** MATERIAL PROVIDED **
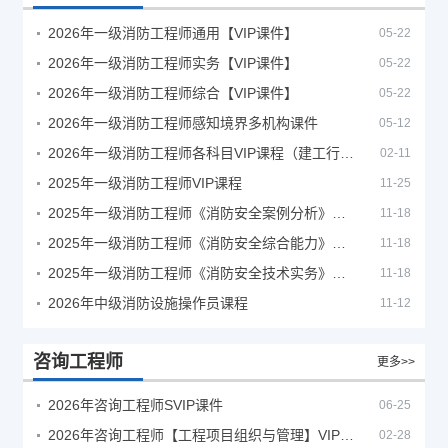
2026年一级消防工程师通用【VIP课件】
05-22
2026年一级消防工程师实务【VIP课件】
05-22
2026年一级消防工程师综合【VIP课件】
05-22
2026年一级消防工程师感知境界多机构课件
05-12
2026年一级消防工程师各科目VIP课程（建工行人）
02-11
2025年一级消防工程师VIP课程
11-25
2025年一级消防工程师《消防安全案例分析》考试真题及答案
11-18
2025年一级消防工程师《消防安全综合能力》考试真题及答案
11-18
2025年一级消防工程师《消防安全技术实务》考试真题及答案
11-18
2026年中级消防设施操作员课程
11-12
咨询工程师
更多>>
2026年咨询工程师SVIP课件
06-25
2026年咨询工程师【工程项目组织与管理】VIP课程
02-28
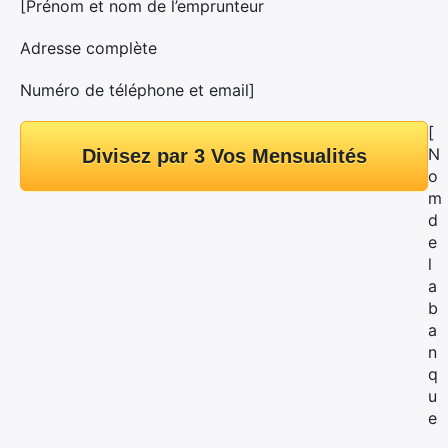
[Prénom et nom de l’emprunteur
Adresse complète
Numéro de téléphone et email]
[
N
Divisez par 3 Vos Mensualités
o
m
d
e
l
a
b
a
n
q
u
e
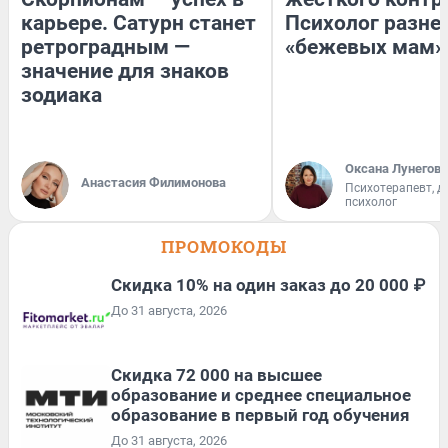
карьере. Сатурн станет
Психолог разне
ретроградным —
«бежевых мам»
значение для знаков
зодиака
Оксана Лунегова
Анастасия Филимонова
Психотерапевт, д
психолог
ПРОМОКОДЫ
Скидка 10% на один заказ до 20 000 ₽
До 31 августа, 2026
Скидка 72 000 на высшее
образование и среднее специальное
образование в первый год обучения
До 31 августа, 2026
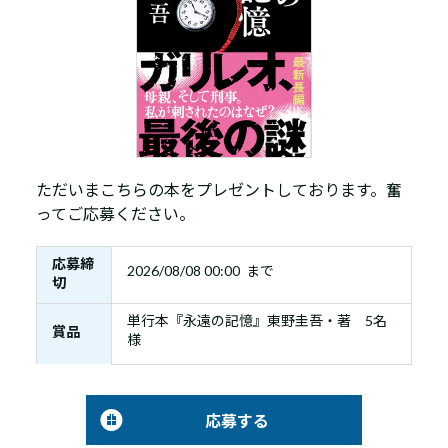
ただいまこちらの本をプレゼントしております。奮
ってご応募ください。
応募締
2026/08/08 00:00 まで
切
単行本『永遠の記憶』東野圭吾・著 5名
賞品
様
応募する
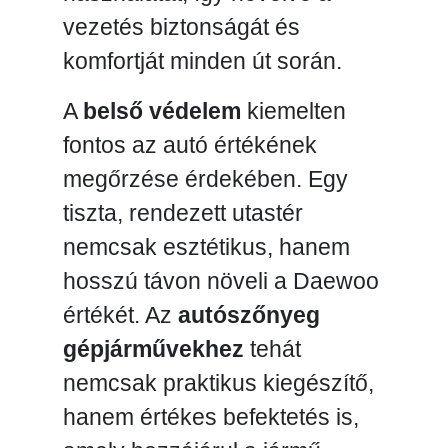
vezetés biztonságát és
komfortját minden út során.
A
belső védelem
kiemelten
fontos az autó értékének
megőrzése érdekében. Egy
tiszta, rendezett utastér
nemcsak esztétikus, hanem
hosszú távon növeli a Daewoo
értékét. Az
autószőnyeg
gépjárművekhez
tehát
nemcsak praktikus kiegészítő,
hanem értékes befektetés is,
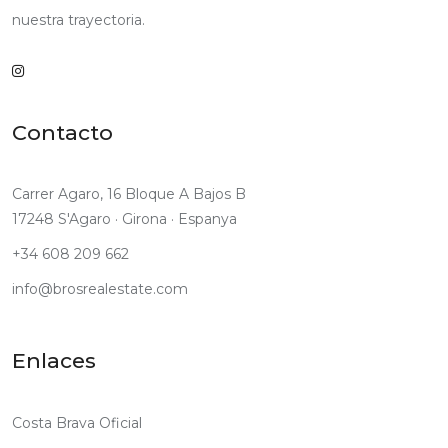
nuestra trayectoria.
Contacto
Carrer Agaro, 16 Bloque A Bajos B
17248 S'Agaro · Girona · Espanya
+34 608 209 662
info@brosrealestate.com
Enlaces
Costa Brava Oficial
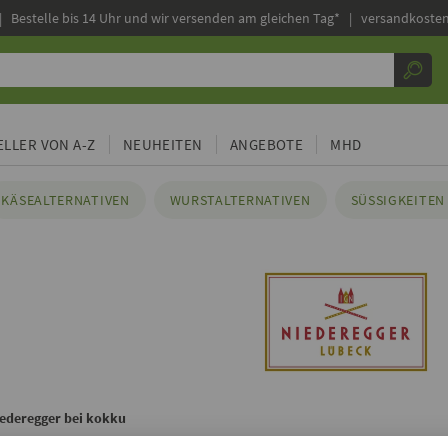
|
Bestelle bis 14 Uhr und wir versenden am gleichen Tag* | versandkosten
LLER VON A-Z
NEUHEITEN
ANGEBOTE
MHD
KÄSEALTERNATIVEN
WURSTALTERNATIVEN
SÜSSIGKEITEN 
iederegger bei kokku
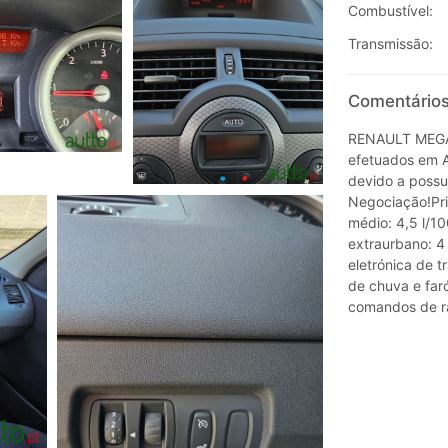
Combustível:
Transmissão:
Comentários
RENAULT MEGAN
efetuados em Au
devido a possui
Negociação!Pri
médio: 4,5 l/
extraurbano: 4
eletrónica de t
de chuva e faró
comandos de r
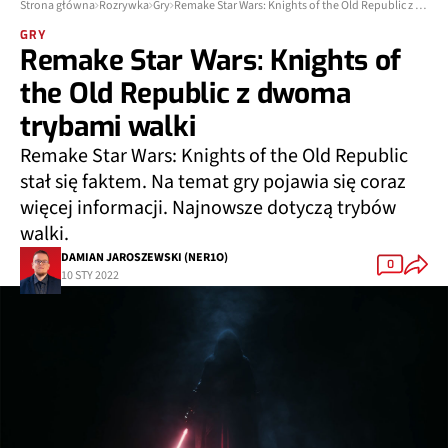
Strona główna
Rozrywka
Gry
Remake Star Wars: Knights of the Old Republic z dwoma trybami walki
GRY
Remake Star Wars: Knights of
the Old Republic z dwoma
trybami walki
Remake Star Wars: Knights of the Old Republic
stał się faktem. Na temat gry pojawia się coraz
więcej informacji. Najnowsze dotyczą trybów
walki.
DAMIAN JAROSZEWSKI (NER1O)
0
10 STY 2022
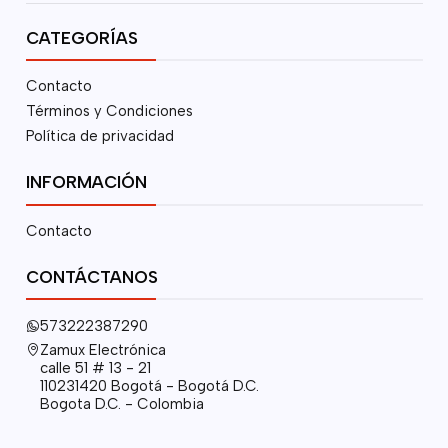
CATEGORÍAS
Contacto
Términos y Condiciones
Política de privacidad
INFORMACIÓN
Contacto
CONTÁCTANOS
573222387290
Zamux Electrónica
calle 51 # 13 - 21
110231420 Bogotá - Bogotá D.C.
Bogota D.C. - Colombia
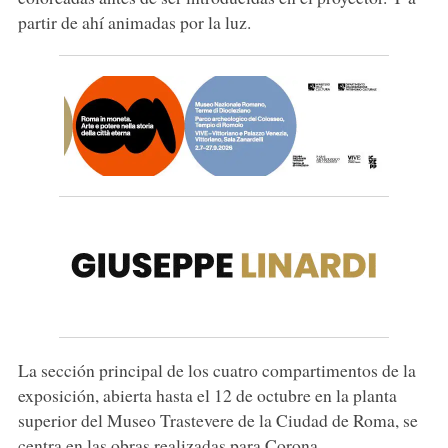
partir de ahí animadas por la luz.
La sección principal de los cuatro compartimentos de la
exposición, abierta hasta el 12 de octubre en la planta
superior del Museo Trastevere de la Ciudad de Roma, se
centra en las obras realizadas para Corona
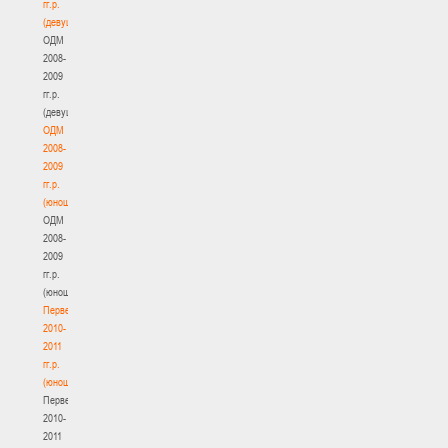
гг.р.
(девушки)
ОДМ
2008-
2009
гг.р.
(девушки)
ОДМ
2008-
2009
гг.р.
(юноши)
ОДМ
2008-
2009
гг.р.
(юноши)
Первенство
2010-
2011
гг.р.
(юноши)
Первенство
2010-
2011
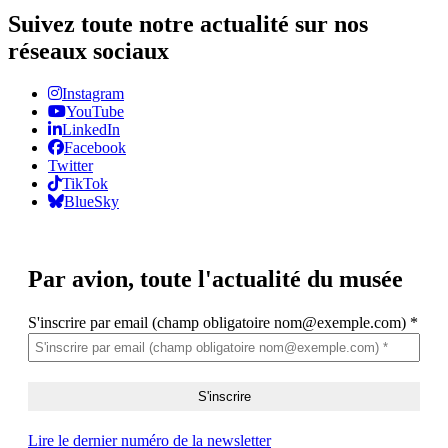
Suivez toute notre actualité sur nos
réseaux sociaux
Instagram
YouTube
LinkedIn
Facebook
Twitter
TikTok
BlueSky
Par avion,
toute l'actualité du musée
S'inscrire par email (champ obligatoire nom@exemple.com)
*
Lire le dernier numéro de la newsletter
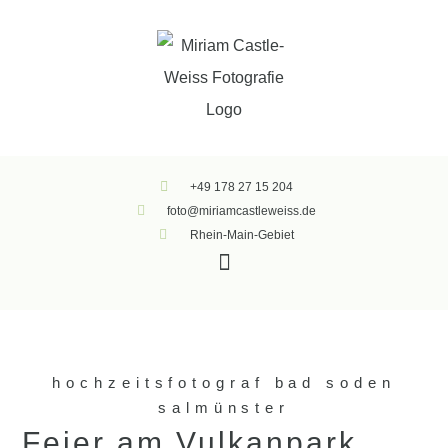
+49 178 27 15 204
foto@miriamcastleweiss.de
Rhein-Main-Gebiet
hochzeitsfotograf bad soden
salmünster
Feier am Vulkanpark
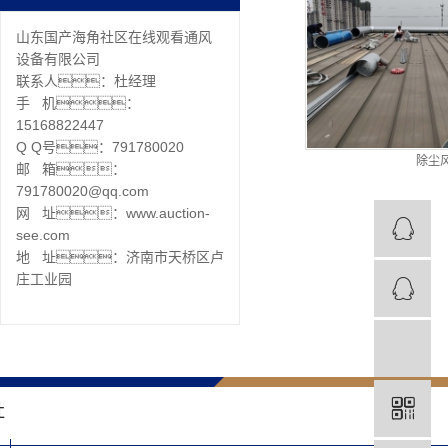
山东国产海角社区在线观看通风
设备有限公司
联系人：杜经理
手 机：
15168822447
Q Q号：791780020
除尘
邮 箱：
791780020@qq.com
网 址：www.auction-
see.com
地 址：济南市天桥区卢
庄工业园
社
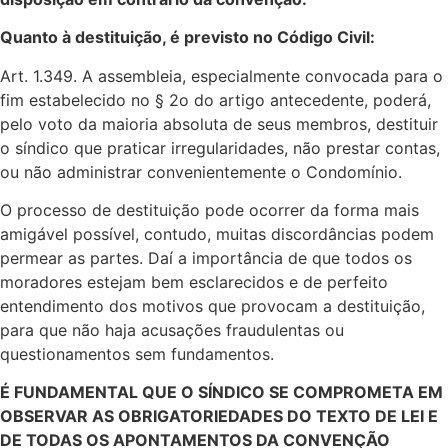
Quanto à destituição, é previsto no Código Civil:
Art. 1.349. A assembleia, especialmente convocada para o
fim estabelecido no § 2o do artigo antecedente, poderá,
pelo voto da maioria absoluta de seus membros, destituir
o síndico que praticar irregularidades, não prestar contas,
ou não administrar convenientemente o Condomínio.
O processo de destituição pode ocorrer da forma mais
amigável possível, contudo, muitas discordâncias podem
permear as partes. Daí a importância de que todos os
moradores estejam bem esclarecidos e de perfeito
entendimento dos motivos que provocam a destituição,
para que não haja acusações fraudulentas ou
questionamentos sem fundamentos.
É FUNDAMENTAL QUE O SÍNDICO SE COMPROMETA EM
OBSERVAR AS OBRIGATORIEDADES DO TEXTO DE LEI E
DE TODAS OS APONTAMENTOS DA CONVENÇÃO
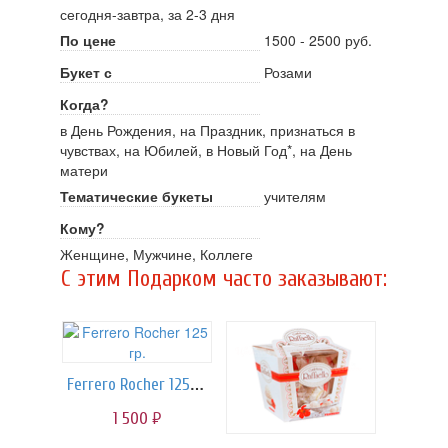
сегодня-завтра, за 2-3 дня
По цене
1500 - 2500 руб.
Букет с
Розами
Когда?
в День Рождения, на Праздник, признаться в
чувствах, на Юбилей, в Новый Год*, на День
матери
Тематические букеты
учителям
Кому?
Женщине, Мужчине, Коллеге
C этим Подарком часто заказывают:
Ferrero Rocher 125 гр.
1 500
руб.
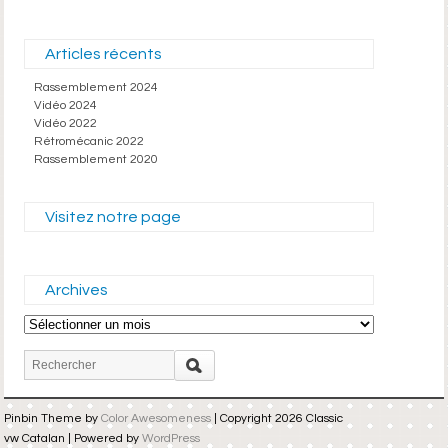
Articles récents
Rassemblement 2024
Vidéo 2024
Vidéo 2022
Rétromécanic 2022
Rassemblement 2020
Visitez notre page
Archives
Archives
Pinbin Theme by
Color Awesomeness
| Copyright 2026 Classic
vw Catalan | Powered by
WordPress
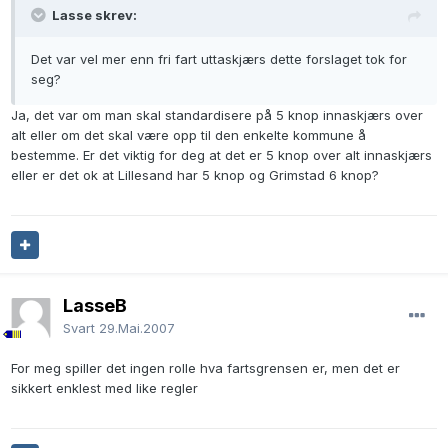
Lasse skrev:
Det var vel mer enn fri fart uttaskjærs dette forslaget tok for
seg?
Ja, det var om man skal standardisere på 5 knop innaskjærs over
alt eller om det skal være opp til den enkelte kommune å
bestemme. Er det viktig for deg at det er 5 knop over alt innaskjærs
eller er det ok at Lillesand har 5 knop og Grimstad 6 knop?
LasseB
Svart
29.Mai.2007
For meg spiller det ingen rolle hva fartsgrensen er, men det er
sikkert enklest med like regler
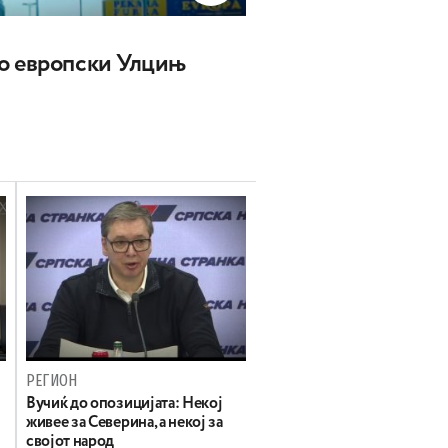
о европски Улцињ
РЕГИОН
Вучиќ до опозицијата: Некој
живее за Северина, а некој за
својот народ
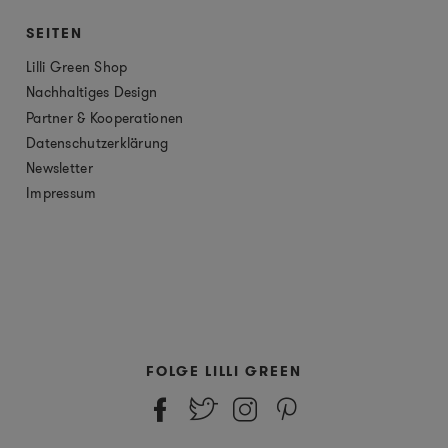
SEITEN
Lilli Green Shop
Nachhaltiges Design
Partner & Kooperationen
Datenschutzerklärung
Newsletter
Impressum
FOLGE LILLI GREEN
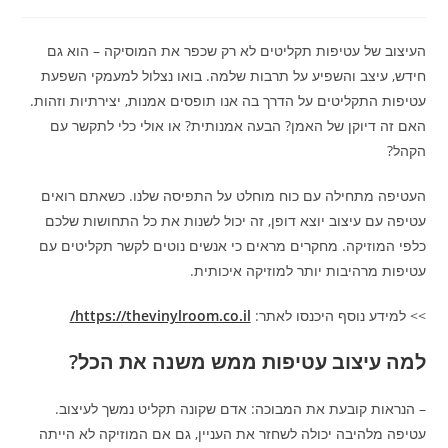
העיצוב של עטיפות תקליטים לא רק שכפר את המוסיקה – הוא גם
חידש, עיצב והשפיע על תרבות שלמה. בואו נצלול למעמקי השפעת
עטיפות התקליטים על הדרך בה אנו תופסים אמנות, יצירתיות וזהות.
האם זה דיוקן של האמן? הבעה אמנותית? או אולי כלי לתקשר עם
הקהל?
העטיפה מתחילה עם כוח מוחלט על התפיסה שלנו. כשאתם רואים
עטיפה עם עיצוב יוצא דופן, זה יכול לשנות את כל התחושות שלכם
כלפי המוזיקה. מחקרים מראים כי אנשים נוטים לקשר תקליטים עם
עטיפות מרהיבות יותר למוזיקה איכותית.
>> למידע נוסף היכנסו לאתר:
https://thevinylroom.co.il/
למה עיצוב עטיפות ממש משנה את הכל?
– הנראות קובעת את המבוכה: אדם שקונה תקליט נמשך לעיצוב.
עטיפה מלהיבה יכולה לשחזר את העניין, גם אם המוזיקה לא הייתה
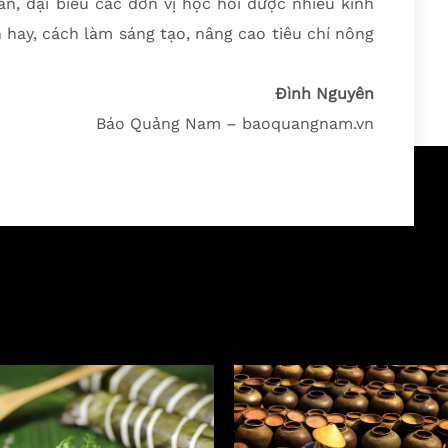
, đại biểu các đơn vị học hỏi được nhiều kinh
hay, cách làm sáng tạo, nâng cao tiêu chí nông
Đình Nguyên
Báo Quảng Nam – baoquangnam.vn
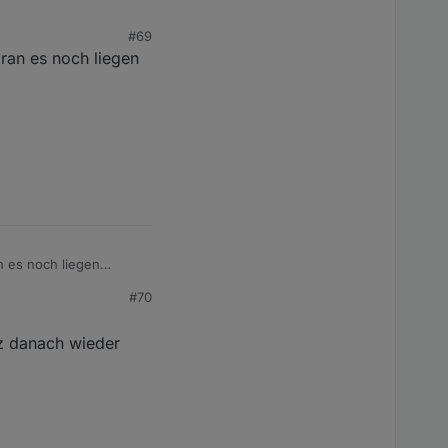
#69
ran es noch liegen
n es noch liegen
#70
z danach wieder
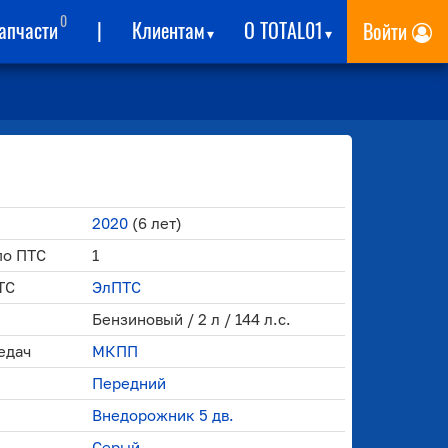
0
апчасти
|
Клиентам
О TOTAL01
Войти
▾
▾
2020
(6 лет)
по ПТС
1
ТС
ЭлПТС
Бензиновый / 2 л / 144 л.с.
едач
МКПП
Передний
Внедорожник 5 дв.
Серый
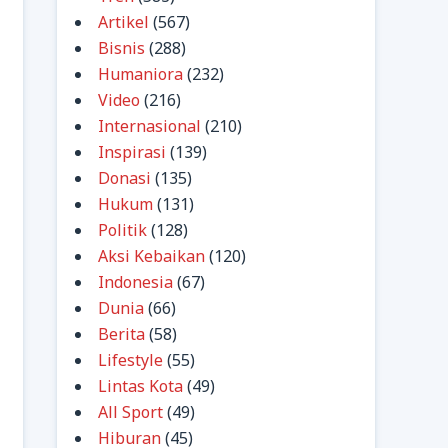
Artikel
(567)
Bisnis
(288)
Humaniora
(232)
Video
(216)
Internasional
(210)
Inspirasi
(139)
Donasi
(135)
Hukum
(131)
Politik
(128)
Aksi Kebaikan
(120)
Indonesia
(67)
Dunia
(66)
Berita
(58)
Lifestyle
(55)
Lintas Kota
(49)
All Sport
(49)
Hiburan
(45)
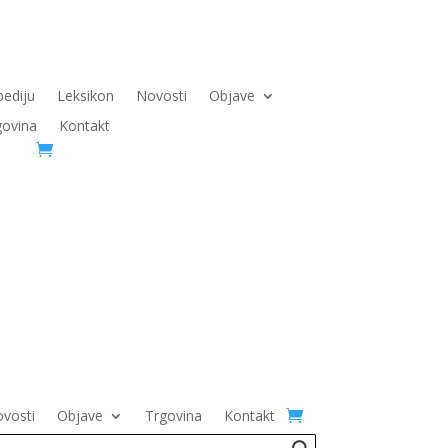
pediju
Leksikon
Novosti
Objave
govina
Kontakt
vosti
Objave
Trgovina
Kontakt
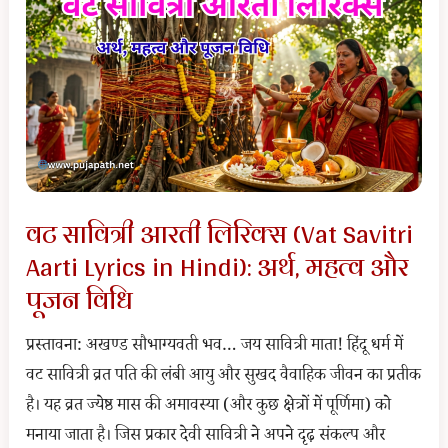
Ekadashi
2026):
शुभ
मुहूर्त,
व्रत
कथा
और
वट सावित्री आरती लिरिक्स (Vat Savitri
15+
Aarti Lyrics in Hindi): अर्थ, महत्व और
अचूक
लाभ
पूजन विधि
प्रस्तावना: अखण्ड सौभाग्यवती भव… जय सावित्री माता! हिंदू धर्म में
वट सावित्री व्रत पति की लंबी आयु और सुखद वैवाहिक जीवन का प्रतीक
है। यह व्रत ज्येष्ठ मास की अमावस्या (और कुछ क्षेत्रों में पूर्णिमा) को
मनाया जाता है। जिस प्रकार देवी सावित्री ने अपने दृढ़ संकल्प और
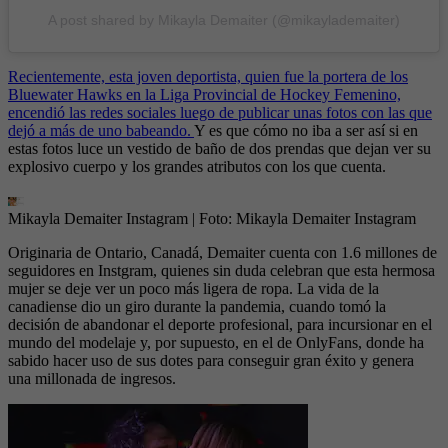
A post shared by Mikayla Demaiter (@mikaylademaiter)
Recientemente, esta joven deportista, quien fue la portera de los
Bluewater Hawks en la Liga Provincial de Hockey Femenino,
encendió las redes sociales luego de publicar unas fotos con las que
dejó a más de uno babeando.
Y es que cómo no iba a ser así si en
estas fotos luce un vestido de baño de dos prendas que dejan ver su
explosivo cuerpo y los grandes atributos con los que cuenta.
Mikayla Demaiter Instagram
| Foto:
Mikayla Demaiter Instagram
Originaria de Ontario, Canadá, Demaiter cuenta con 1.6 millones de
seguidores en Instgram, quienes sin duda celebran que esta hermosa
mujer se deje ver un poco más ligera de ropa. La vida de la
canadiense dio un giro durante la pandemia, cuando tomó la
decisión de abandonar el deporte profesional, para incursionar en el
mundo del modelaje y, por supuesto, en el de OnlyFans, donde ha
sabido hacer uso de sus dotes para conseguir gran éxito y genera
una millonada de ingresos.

** WHAT YOU SHOULD DO **
Copy, exactly and only, the lines above that begin with the one containing "האם זה דיוקן" and finish with the one containing "עטיפה מלהיבה יכולה".

** EXERCISE ANSWER **
האם זה דיוקן של האמן? הבעה אמנותית? או אולי כלי לתקשר עם
הקהל?
העטיפה מתחילה עם כוח מוחלט על התפיסה שלנו. כשאתם רואים
עטיפה עם עיצוב יוצא דופן, זה יכול לשנות את כל התחושות שלכם
כלפי המוזיקה. מחקרים מראים כי אנשים נוטים לקשר תקליטים עם
עטיפות מרהיבות יותר למוזיקה איכותית.
>> למידע נוסף היכנסו לאתר:
https://thevinylroom.co.il/
למה עיצוב עטיפות ממש משנה את הכל?
– הנראות קובעת את המבוכה: אדם שקונה תקליט נמשך לעיצוב.
עטיפה מלהיבה יכולה לשחזר את העניין, גם אם המוזיקה לא הייתה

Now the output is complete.